Politics

Parents of Kids Who Still Can’t Get Vaccinated Are Feeling Deflated


  • Pfizer announced in mid-December that the vaccine rollout for kids was going to be delayed. 
  • Parents of kids five and under are feeling deflated, after living for almost two years in a pandemic. 
  • Many of the children waiting for the vaccine can’t wear masks, putting them at higher risk. 

Just when we seemed close to the other side of the COVID-19 pandemic, news about the Omicron variant hit, forcing many to regroup, even canceling their highly-anticipated holiday plans.

Perhaps hardest hit were the parents of unvaccinated little ones, whose lack of protection from the virus has dramatically limited their day-to-day socialization. For them, Pfizer’s latest announcement that trials of the drug did not provide an effective immune response in two to five-year-old kids was a major setback.

We asked parents whose littles still can’t get vaccinated how they’re dealing with the news, and overwhelmingly the responses were of exhaustion and frustration

Exhausted, overwhelmed, and defeated 

Katie from Doylestown, Pennsylvania was completely deflated when she heard Pfizer’s news, and worries what this winter will bring with Omicron. The mom of three — ages 11, 9, and 4 — and her husband are fully vaccinated and boosted along with their two oldest children. “We’ve been slowly creeping back towards engaging in life, but with our youngest still six months away [from being vaccinated] I am incredibly torn. Yes, if he were to get COVID-19, chances are it will be very mild. But that was also the case for my older two, and I didn’t decide to stop protecting them because I was tired. On the other hand, how much longer can we possibly hold off living life? It feels like an impossible choice,” she said.

For Jenna, a Warren, New Jersey mother to a two-year-old son and five-year-old daughter, the news is disheartening and stressful. “I was hoping to get my son vaccinated by the spring. It’s two years into the pandemic, and this life of masks, social isolation, and distance is all he has known. Until my son is vaccinated, we will continue to be cautious and careful with who we interact with,” she said.

Bree from Mystic, Connecticut said she’s too exhausted to be surprised by the Pfizer announcement. “I was hoping to take my three-year-old daughter overseas for a month this summer and had already booked a house in the United Kingdom. But I was expecting her to be vaccinated by then,” she said. Now she’s reevaluating her travel plans.

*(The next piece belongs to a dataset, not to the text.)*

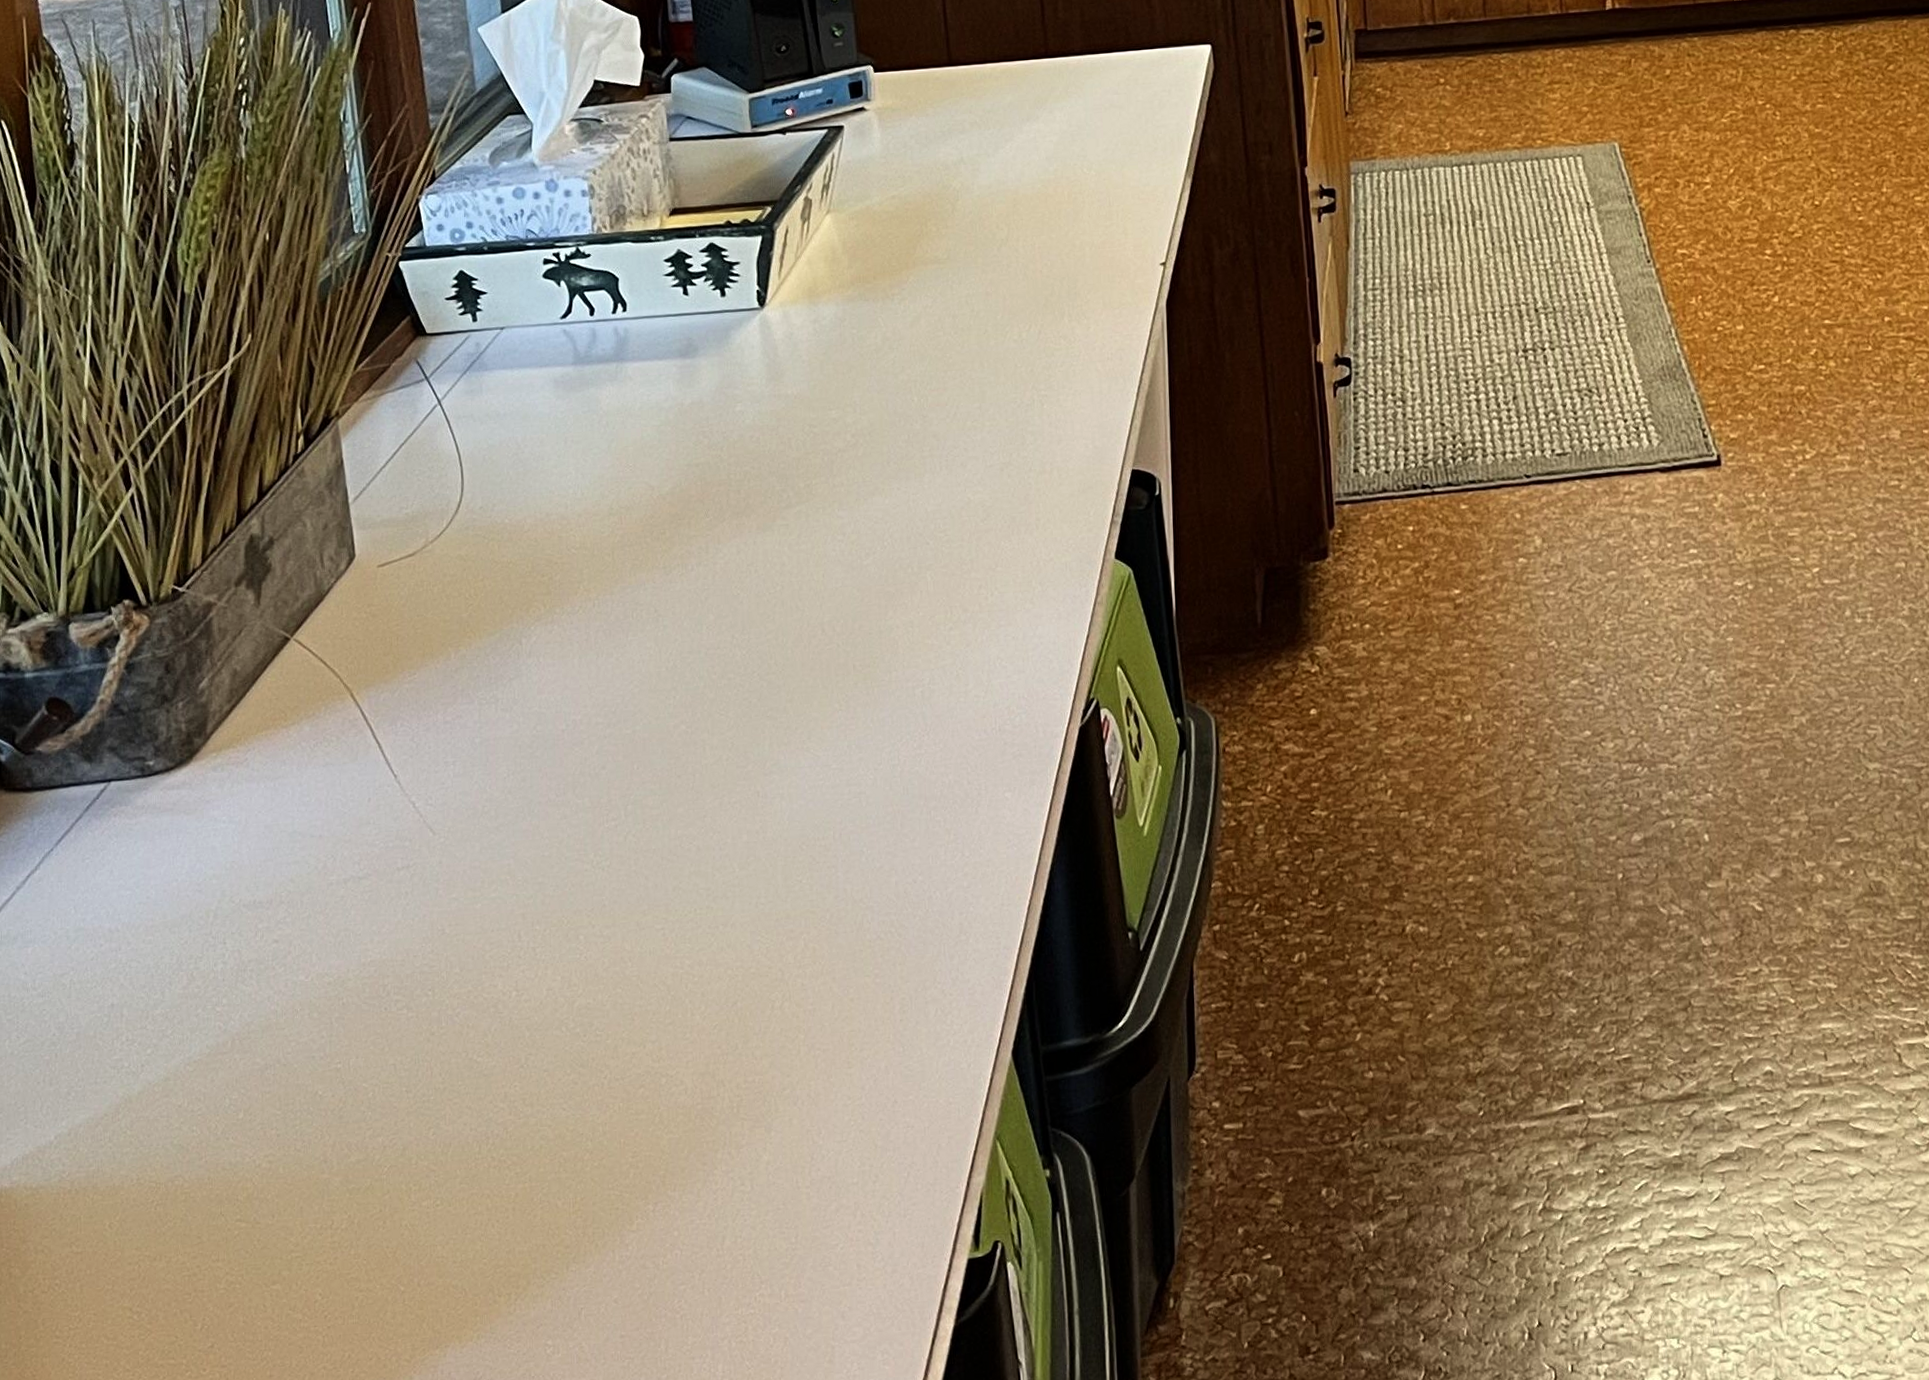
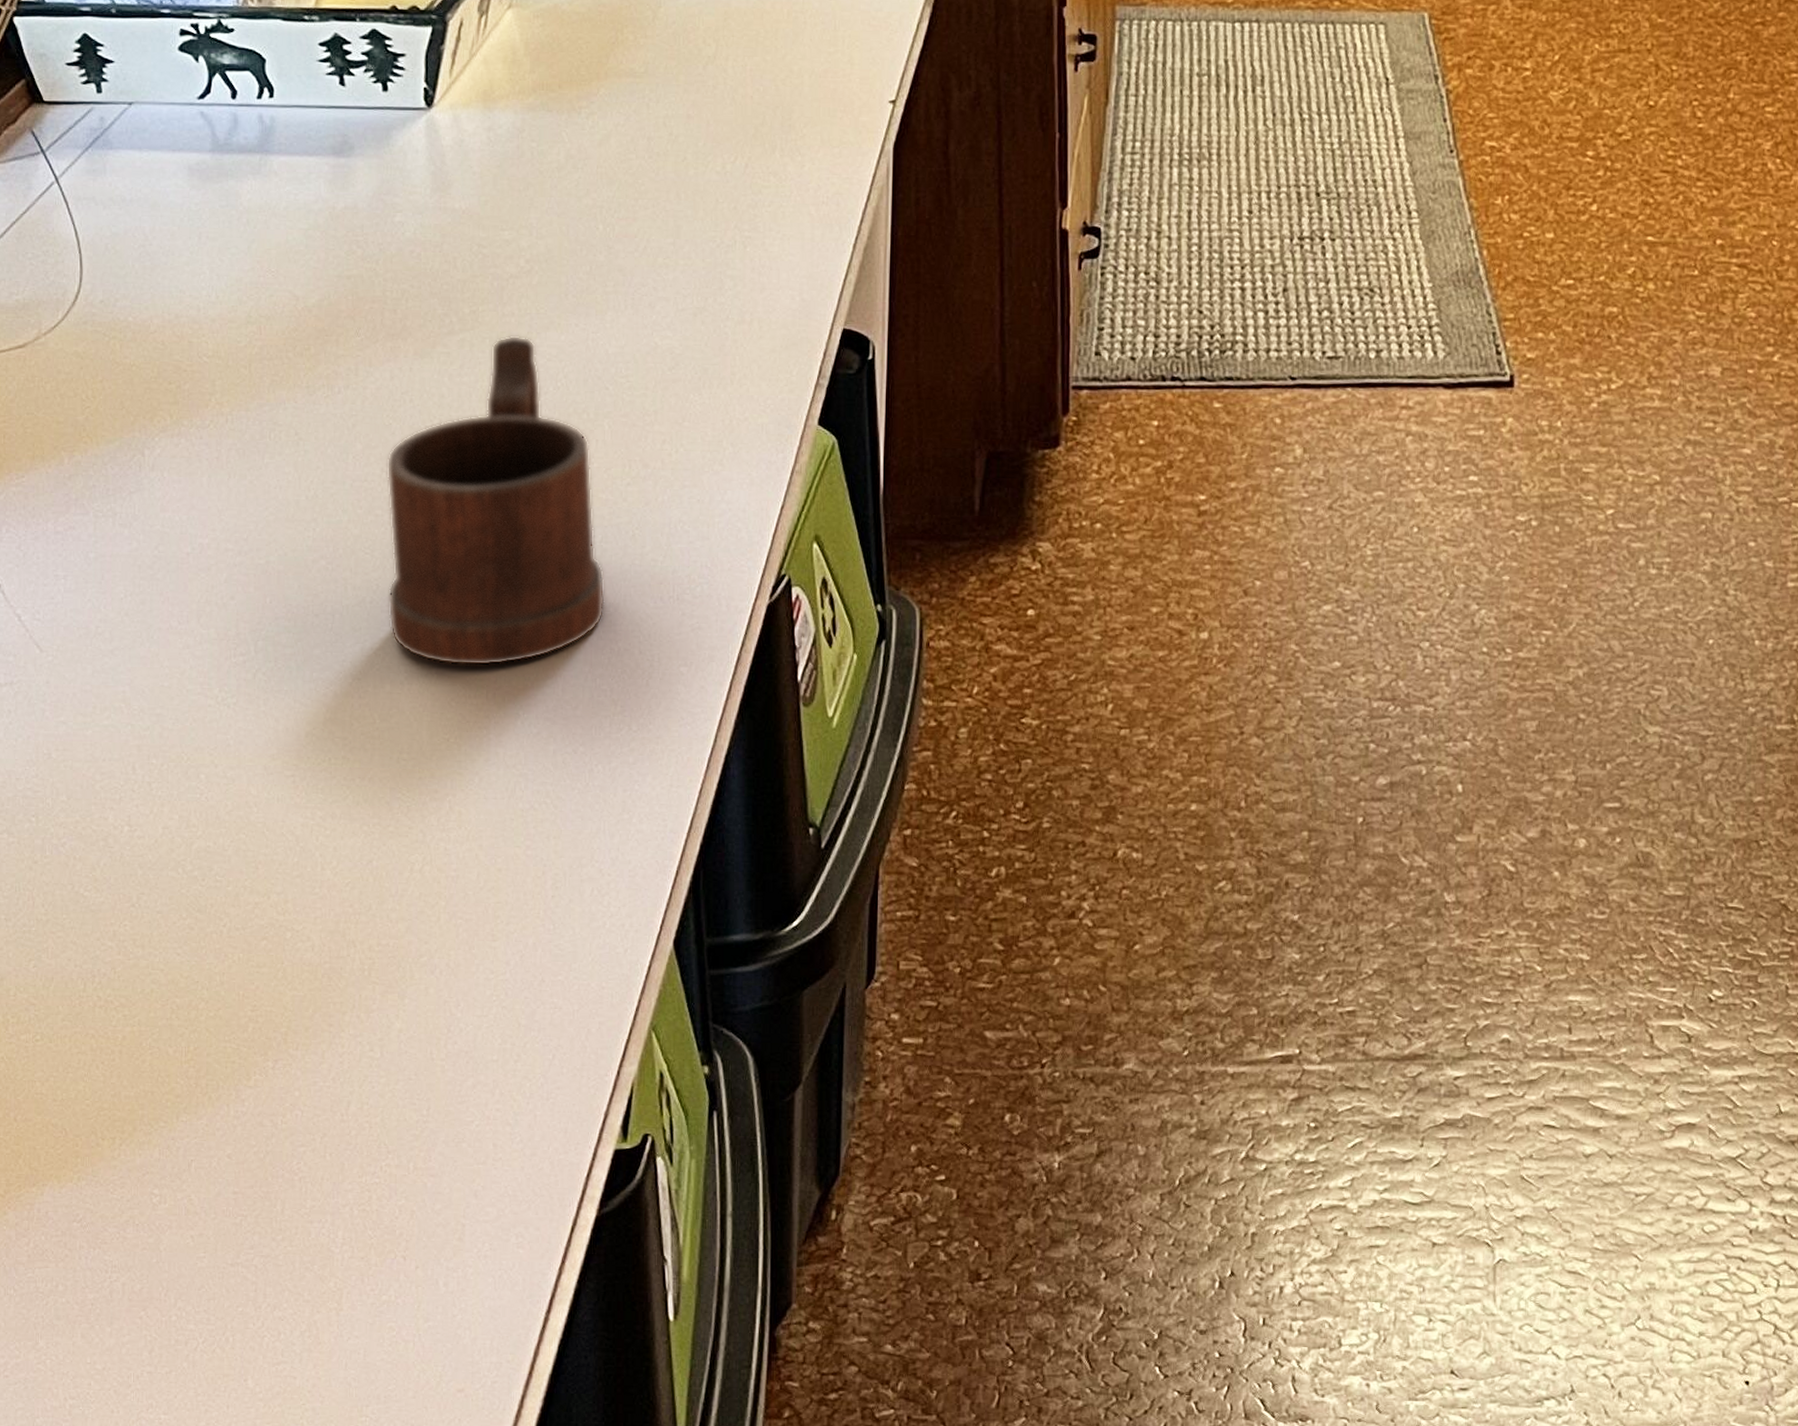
mug: none [736,503,935,811] -> present [386,335,605,666]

Drained, angry, and losing hope

Chicago, Illinois resident Lizzie is feeling deflated, angry and hopeless. Though her oldest, who is seven, is fully vaccinated and in school, her three-year-old doesn’t really get to go anywhere. “She can wear a mask, of course, but I just feel like if it’s not necessary to bring her, why risk it? She does doctor’s visits when needed, but that’s about it,” she said. Lizzie was planning to start her youngest in pre-K this January but isn’t sure what to do now.

Anna from Maplewood, New Jersey is feeling drained and angry. “I have both an infant and a toddler. The hope that they’d be vaccinated by the spring has been keeping me going. I trust science, and I understand why we have to wait, but it doesn’t take the sting away,” she said.

Kimberly from Huntington, New York feels spent. Her five-year-old is vaccinated, but her two-year-old isn’t eligible and is extremely mask resistant, scared of people, and behind in social skills. “I just want to give her some sense of the normal childhood exposures she deserves and needs to develop properly. We had just started taking her places when Omicron hit. It just feels like we’re screwing up a whole generation of kids,” she said.